Bank's announcement gets earnings season underway
Toronto-Dominion Bank (TD) saw profits tick upwards in the second quarter as resilience on the personal and commercial banking front helped offset higher loan-loss provisions and subdued performance on the US retail side.
The banking giant posted adjusted net income of $3.79 billion, an increase from $3.71 billion in Q2 2023, with adjusted diluted earnings per share jumping to $2.04 compared with $1.91 for the same period last year.
Its release of Q2 financials on Thursday morning (May 23) made it the first of Canada’s six largest banks to reveal how it had performed for the quarter ending April 30.
Provisions for credit losses – a much-highlighted trend among top financial institutions – continued to climb.
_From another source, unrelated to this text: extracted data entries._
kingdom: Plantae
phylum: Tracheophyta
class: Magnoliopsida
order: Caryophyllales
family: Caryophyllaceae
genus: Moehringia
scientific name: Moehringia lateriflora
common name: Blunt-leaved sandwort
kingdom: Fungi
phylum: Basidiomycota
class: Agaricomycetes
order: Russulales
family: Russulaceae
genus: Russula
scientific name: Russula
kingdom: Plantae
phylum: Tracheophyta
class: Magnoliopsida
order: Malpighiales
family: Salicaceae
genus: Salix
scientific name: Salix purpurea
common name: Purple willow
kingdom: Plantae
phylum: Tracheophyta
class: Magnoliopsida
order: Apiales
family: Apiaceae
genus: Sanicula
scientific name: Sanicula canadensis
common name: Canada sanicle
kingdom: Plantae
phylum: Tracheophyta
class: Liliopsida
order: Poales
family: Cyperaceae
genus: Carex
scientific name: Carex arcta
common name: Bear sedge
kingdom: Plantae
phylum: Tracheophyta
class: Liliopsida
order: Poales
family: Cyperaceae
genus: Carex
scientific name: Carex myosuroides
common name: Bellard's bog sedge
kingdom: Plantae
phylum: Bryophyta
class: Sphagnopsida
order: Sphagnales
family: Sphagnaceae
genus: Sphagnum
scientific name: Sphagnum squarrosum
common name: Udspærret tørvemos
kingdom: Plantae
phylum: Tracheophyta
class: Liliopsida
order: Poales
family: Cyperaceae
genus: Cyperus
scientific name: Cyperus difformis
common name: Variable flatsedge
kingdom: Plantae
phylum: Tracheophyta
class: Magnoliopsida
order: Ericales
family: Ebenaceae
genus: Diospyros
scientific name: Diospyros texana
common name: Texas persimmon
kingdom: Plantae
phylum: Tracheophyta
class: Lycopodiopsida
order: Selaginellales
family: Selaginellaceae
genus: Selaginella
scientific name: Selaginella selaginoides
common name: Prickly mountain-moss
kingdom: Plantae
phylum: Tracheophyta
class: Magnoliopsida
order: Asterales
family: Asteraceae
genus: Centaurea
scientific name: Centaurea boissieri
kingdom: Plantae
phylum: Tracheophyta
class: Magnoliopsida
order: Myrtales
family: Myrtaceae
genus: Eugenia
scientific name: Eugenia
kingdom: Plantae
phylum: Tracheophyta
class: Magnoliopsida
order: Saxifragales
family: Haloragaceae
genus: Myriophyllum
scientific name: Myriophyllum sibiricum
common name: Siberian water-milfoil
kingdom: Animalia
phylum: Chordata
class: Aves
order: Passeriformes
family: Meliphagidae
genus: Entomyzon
The bank set aside $1.07 billion for souring loans in Q2, up from $599 million in the second quarter last year and $1.0 billion on a quarter-over-quarter basis.
In Canadian personal and commercial banking, net income increased by 7% over 2023’s second quarter, TD said, jumping to nearly $1.74 billion as a revenue surge helped offset those higher loan loss provisions.
In its US retail division, meanwhile, reported net income plunged by 59% in what the bank described as a “challenging” environment, falling to $580 million with earnings from its investment in The Charles Schwab Corporation dipping by 27% year over year to $183 million.
The bank highlighted its cooperation with US regulators in recent months to overhaul its anti-money laundering (AML) program amid a probe into its practices by the Department of Justice.
Last month, the bank put aside hundreds of millions of dollars in relation to one investigation into alleged laundering of funds linked to the sale of illegal drugs, with provisions for investigations tied to its AML program totalling $615 million in Q2.